Jon Monday (Dharmadas)
My wife, Anna, was taking a class at UC Berkeley that required the Prabhavananda’s Gita. That was in early 1967. She brought it home, we read it and WOW it hit home – rang the bell. We hadn’t been especially looking for a path and appreciated all the mystical religious teachings of the world, but this was IT for us; immediately on first reading. We tried to live the teachings, as best we could understand them.
It wasn’t until three years later in 1970, when we moved to Southern California, that our old friends, Charlie (Krishnadas) and Apple (Sita) Mitchell, Carol (Subhadra) Cohn, and others told us that they had met Swami and were waiting or had taken initiation.

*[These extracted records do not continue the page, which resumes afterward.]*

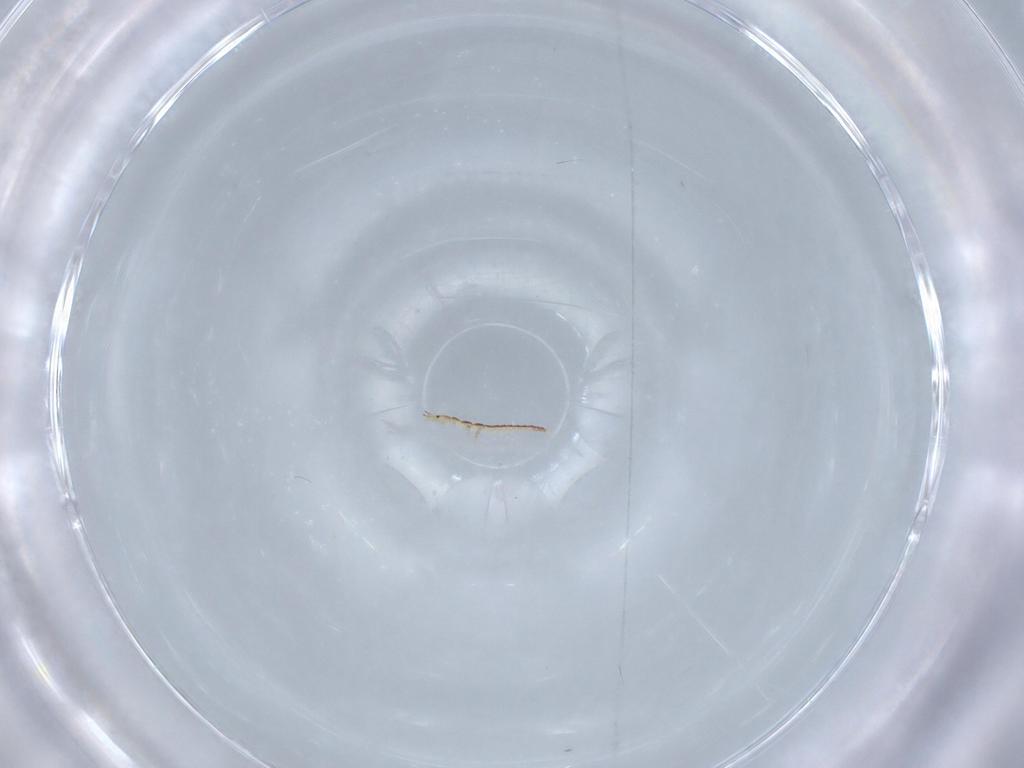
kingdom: Animalia
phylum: Arthropoda
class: Insecta
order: Neuroptera
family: Mantispidae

I was later initiated by Swami Prabhavananda.
But there were signs and circumstances in our childhoods that pointed us in the right direction. Anna saw an episode of Huston Smith’s Religions of Man series in the mid-50s when she was 11 or so. I ran across D.T. Suzuki’s Zen Buddhism when I was 14 and tried to meditate, etc.
I was looking for answers and Vedanta’s answers rang true with what I believed and found to be true in the world. And it all made sense of a confusing world. Before reading the Gita, my own self-philosophy had established certain things must be objectively true, if there is a God. No sermon, scripture, or religion was fitting with that inner belief. But the Gita did – on many levels.
The idea that you had to be a good Christian to get into heaven, or you go to hell seemed just preposterous to me. I thought of a little girl in China, growing up in 1000bce, does saintly unselfish acts and prays to her concept of “God”, would surely go to heaven – but NO! my 7th grade girlfriend said. I called BS. The Gita confirmed that.
When I was very young, perhaps after witnessing my parents fight and divorce, I believed that all people carried in themselves the Objective Truth, untarnished by personal interests. And that everyone could access that truth if they looked sincerely inward. And further, that all fights, conflicts, and wars were caused by the failure of the sides to look within. The Gita confirmed that. Living according to my Guru’s teaching became the central foundation and priority of my life.